A local case in point — changes in the emergency food distribution system in Lassen County has led to smaller distributions of food to Lassen County’s neediest residents. Volunteers associated with California Emergency Foodlink, a nonprofit that has been delivering food to food banks in Lassen County for nearly 30 years, report the state contract under which Foodlink delivered food to Lassen County’s neediest residents ended Sept. 30, and since then the local food banks have been receiving half as much food and virtually no fresh produce for county residents.
And if that information isn’t concerning enough by itself, all that undelivered food already allotted for Lassen County residents this September remains in a Sacramento warehouse while a new food distribution process serves the needy in Lassen and Modoc counties.
Lauren Lathan Reid, director or communications for the California Association of Food Banks, declined to comment for this story.
“Thanks for reaching out,” Reid wrote in a 4 p.m. Monday, Nov. 2 response to a Friday, Oct. 30 morning email from lassennews.com. “I think your questions are probably best answered by the folks at the Californina (sic) Department of Social Services. Their comms (communications) guy is Scott Murray. I suggest you reach out to him.”
Lassennews.com had already contacted Murray Friday morning. He asked for more details, but he did not provide any information on the situation by deadline Monday evening.
Lassennews.com also reached out to state senator Brian Dahle. Dahle said he was aware of food distribution problems in other parts of his district and had worked to get the food out to the people.
“I did it in other parts of the district, but I wasn’t aware you were out of food,” Dahle said. “I’ll get to work on that.”
Foodlink used to deliver to Lassen and Modoc counties,” said Linda Cristian, president/chief financial officer, California Emergency Foodlink, “but our memorandum of understanding expired Sept. 30 and the state sent us a letter saying Nevada Foodbank was taking over effective Oct. 1. Then there was another letter saying the California Association of Foodbanks was going to take over October through December and Northern Nevada Foodbank would be taking over effective Jan. 1.”
Cristian said she would provide email copies of those letters to lassennews.com, but they did not arrive by deadline.
“We have in our warehouse Lassen and Modoc’s food that should have been going to those counties from through December,” Cristian said. “In the meantime, they have hired The California Association of Foodbanks to deliver food and, from what I understand, they’re getting food from SYSCO in Sacramento and (that food is) going to SYSCO in Reno and then somebody in Reno is delivering it.”
According to its website, “SYSCO is the global leader in selling, marketing and distributing food and non-food products to restaurants, healthcare and educational facilities, lodging establishment and other customers around the world.”
Cristian said she didn’t have an opinion on how or when the situation would improve for the needy in Lassen and Modoc counties.
“I’m not sure.
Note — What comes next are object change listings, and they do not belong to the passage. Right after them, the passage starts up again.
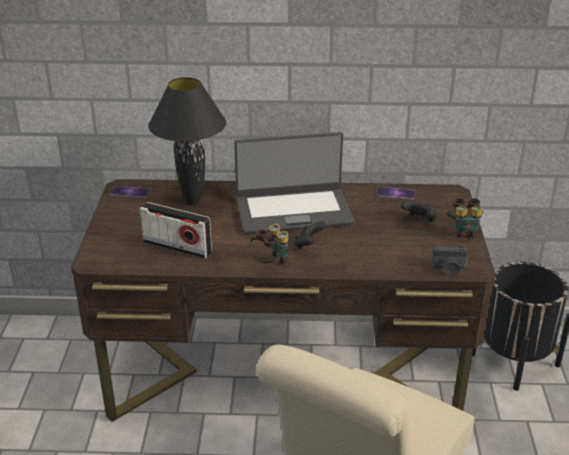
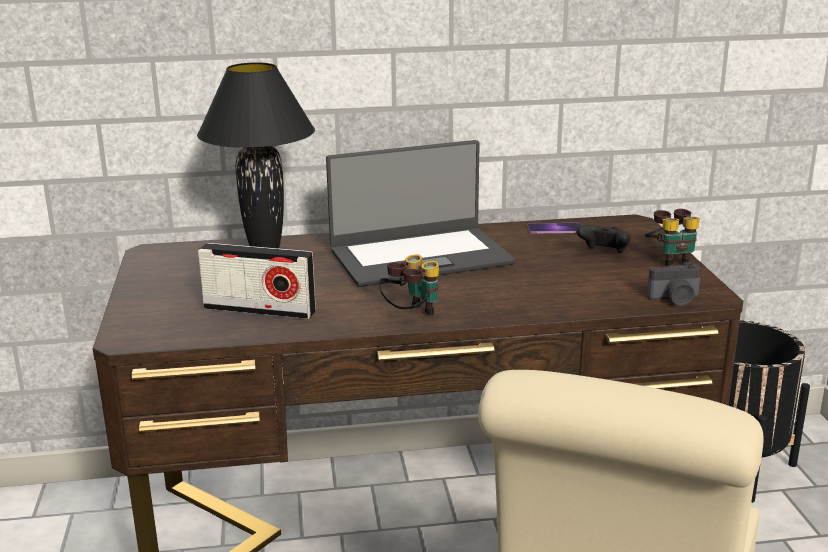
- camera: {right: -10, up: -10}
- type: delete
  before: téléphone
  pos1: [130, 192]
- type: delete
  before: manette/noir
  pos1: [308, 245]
I have no idea,” Cristian said. “We’re not involved in it anymore except there’s food here in our warehouse and that food should have been delivered to Lassen and Modoc counties.”
The California Association of Foodbanks is getting food from SYSCO, Cristian said — “a whole lot less food than they were getting. They’re getting a whole lot less food than we were delivering.”
Cristian said her agency has never used SYSCO to distribute its food.
“It’s very complicated,” Cristian said of the situation and all the different players, “but it’s not right.”